I remember playing Aliens Versus Predator multiplayer in the early to mid-‘00s, but I barely remember even touching the campaign. Boomer Shooter December felt like the perfect excuse to finally dive in after overlooking it for so long. I mean, it’ll surely deliver. …right? Wait a second, I just re-read the title of this one, oh dear. Aliens Versus Predator was released in 1999 by Rebellion Developments and is a crossover of the.. uh.. Alien and Predator franchises. The game is split into three separate campaigns, each are individual stories following three factions: Aliens, Predators and the Marines. I don’t really have any issues with the stories themselves. This is a boomer shooter after all, the story is usually take it or leave it. The issues I do have with the game run a bit deeper than the plot.

Now, about those stories. As the Alien, you’re trying to protect the hive. You end up as a stowaway on the Marines’ ship, the Ferarco, self-destruct is triggered and you escape to rampage through Gateway Station and board a shuttle on its way to Earth. The Predator, you’re hunting Marines across three planets to recover a captured Predator ship. You escape a military base overrun by Aliens and a Alien-Predator hybrid, fight your way through Fury 161 and finally, a Marine-controlled Alien hive where you take on cybernetically enhanced Aliens, or praetorian Aliens, until you arrive at the final battle with the Alien Queen. The Marine campaign begins on research station LV-426 which was built to study the derelict spacecraft where Alien eggs were first encountered. You then fight through that same derelict ship, the surrounding Alien colony and trigger an explosion to wipe them out. Battling through space stations in orbit and the Tyrargo ship, we come up against Predators, Hybrids, Praetorians and ultimately an Alien Queen. Honestly, none of the storylines are bad and I think they do their job well enough. But again, the plot is not why it’s a swing and a miss.
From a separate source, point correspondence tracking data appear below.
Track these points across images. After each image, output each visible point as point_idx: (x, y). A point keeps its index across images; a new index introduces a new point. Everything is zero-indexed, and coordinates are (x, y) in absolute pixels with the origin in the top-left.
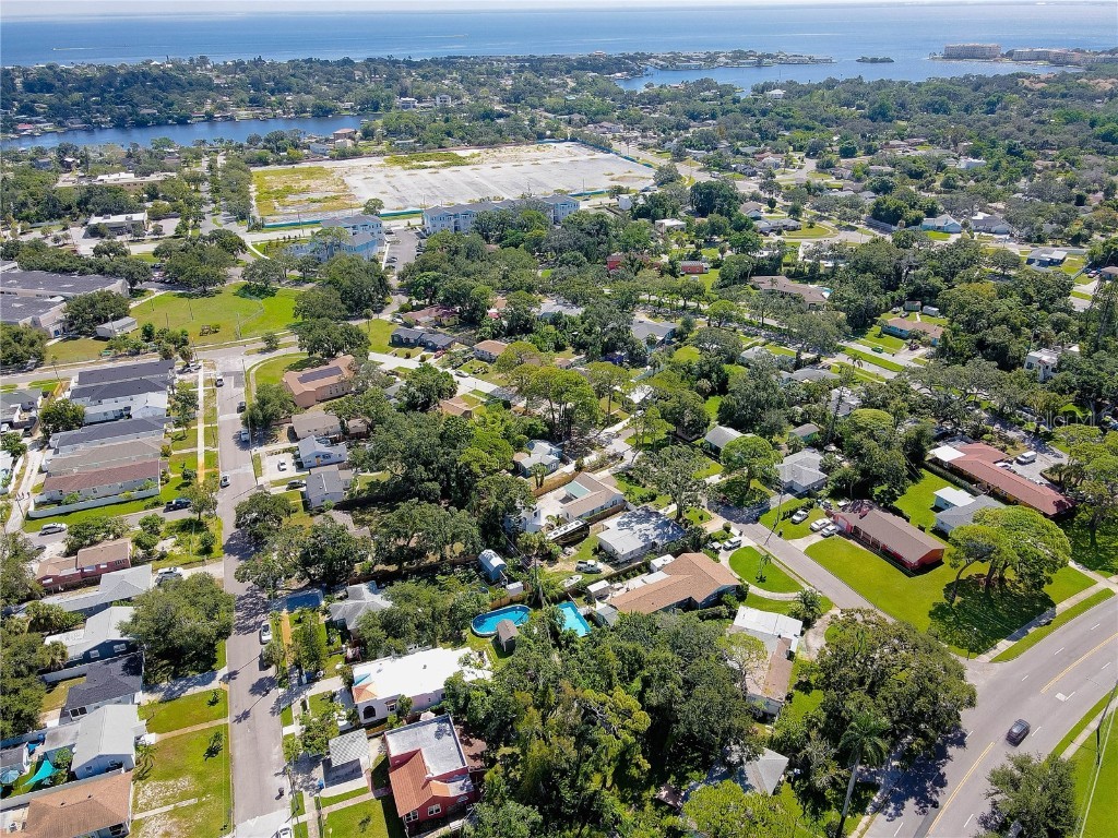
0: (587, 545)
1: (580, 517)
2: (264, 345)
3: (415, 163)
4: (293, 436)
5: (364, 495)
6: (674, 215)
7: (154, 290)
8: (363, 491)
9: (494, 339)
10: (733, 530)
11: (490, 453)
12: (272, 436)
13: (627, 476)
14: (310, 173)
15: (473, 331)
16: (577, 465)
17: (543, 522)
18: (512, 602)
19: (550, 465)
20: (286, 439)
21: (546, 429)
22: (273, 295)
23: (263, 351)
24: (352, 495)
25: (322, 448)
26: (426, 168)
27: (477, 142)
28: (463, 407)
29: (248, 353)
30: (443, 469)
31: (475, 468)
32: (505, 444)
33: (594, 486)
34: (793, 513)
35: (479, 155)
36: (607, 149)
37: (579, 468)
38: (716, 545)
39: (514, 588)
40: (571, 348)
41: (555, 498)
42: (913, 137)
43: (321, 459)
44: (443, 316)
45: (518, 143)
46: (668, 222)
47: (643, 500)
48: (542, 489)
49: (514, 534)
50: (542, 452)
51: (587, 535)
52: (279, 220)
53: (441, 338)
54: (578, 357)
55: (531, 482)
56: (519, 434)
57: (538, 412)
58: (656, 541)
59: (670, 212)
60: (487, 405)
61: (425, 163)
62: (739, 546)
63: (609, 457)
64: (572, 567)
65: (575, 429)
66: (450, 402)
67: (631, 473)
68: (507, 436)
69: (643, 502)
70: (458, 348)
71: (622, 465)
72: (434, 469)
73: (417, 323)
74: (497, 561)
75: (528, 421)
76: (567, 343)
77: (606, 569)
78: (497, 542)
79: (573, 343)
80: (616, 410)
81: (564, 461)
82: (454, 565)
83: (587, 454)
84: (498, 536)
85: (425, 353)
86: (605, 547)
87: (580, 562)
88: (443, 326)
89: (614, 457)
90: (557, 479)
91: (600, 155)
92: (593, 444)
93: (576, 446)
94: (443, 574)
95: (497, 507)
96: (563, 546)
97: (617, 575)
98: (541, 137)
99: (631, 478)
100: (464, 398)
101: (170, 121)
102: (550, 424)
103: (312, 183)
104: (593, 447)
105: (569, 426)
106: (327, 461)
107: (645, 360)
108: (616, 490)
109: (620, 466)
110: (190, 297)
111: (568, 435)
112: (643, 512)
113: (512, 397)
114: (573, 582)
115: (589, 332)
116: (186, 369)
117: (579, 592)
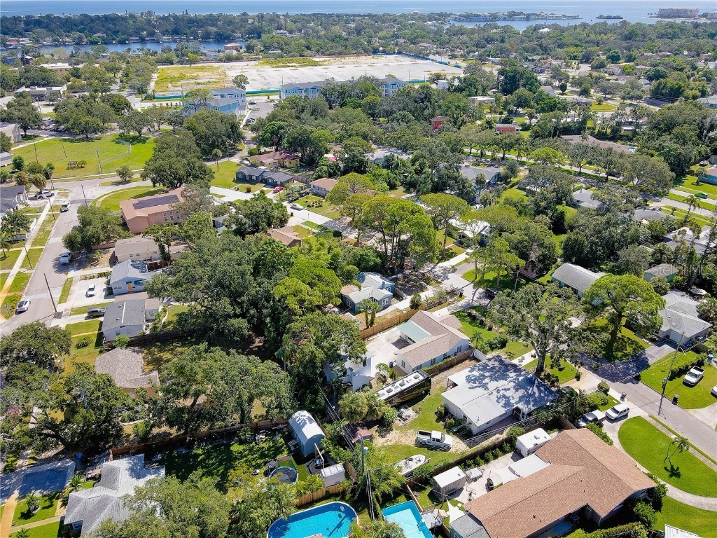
0: (429, 405)
1: (419, 368)
2: (118, 179)
3: (281, 64)
4: (114, 261)
5: (170, 327)
6: (484, 93)
7: (45, 136)
8: (170, 323)
9: (329, 177)
10: (612, 393)
11: (311, 285)
12: (94, 260)
13: (470, 316)
14: (202, 69)
15: (312, 172)
16: (412, 301)
17: (372, 372)
18: (328, 496)
19: (382, 300)
20: (107, 263)
21: (379, 260)
22: (144, 142)
23: (118, 184)
24: (155, 328)
25: (136, 274)
26: (289, 66)
27: (328, 52)
28: (293, 236)
29: (103, 185)
30: (254, 303)
31: (292, 303)
32: (330, 274)
33: (434, 328)
34: (685, 370)
35: (329, 60)
36: (424, 58)
37: (415, 306)
38: (599, 414)
39: (333, 472)
40: (401, 188)
41: (388, 340)
42: (661, 51)
43: (132, 285)
44: (286, 158)
45: (358, 54)
46: (479, 98)
47: (492, 347)
48: (373, 329)
49: (336, 390)
50: (373, 286)
51: (427, 392)
52: (168, 94)
53: (281, 176)
54: (409, 195)
55: (359, 320)
56: (348, 264)
57: (369, 243)
58: (521, 406)
59: (480, 92)
60: (316, 235)
61: (288, 64)
62: (626, 416)
63: (448, 293)
64: (410, 439)
65: (408, 261)
66: (280, 231)
67: (474, 312)
68: (333, 266)
69: (492, 349)
70: (296, 185)
71: (462, 303)
72: (243, 302)
73: (262, 164)
74: (311, 429)
75: (359, 251)
76: (398, 183)
77: (457, 446)
78: (313, 402)
79: (403, 184)
80: (451, 245)
81: (397, 296)
82: (256, 430)
83: (422, 289)
84: (316, 392)
85: (265, 189)
86: (452, 410)
87: (421, 433)
88: (284, 167)
89: (452, 293)
90: (389, 317)
91: (420, 61)
92: (429, 279)
93: (411, 280)
94: (241, 442)
95: (313, 357)
96: (398, 407)
97: (472, 457)
98: (375, 52)
99: (474, 318)
100: (296, 228)
101: (114, 42)
102: (382, 256)
103: (201, 74)
104: (428, 281)
105: (402, 259)
106: (138, 287)
107: (474, 198)
108: (460, 334)
109: (460, 304)
110: (72, 141)
111: (402, 268)
112: (497, 364)
113: (345, 228)
114: (414, 465)
115: (419, 172)
116: (38, 196)
117: (422, 481)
Alien Versus Predator cemented itself in my head as a deadset classic, but sometimes your memory just isn’t that reliable. I think I might just be remembering the multiplayer, which is still great even for an older game. There are some positives here though. The facehugger jump-scares still hit like they used to. That blip on the Marine radar when an Alien is closing in remains iconic. Maybe not to the same degree now, but back when it first released that sound genuinely instilled fear and panic. Now, it’s more of a reminder of that feeling rather than something that truly delivers it. Graphically, the game looks exactly how you’d expect for a 1999 boomer shooter. Blocky, chunky pixels that honestly still look good today. Each race features a pretty simple, no-nonsense HUD and that presentation is consistent across all three campaigns. The tools, abilities and attacks vary pretty wildly between the Alien, Predator and Marine, but all of them fit their respective roles really well. Even if the overall experience doesn’t live up to the memory.
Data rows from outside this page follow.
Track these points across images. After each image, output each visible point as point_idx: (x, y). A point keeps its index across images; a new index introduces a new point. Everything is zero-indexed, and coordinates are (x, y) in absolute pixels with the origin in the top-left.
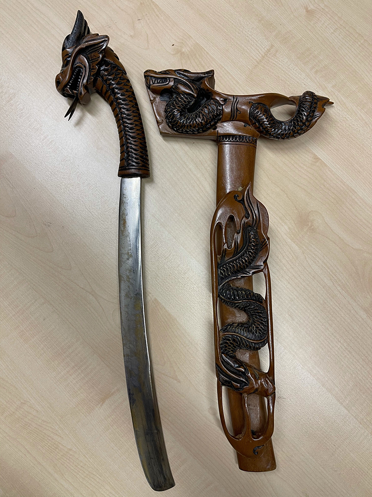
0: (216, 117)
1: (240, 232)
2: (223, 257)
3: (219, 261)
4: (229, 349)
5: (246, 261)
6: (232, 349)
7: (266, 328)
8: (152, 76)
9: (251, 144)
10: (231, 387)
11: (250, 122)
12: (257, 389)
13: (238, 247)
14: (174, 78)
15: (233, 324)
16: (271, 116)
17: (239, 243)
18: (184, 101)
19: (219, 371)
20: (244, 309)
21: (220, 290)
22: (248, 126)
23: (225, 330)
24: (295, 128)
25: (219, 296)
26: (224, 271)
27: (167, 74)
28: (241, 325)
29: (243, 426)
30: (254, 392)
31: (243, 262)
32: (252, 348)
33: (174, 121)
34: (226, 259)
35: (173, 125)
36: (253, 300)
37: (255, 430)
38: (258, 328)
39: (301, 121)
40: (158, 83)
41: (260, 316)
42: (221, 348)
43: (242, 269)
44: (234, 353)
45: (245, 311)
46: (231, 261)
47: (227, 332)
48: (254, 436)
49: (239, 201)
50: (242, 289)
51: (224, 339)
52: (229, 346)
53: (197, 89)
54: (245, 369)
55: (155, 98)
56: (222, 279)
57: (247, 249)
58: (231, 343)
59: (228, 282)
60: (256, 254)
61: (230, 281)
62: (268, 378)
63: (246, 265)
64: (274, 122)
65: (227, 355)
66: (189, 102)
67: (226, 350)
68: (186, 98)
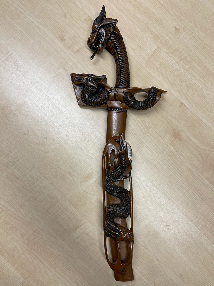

Unfortunately, regardless of which campaign you choose, the gameplay in Aliens Versus Predator feels pretty bland and uninspired. It almost presents itself like a series of unimportant events while you make your way to the end of each level. The levels themselves are mostly well laid out and I didn’t really have any trouble getting around, but the campaigns themselves are also fairly short, if you don’t include the bonus levels. Outside of the Marine campaign where getting overrun by Aliens can create some genuine tenison, there’s not much challenge to be found. Those once iconic jump-scares slowly turn into mild inconveniences rather than engaging or fun gameplay. The Predator campaign is slightly more interesting thanks to it’s variety of tools, but it still falls into a pretty rigid ‘go to A, use B, exit via C’ structure. As for the Alien campaign, I actually couldn’t make it all the way through. The moment speed along with constant, extreme angle wall climbing is a fast track to motion sickness. Unfortunately, it just isn’t the deadset classic that I built up in my head.
Verdict:
Returning to Aliens Versus Predator left me underwhelmed and pretty disappointed. Its three campaigns all kinda blur together into a largely bland experience, with the Alien campaign standing out for inducing motion sickness. I still have fond memories of the multiplayer, but the single player has ended up as one of the clear lowlights of Boomer Shooter December.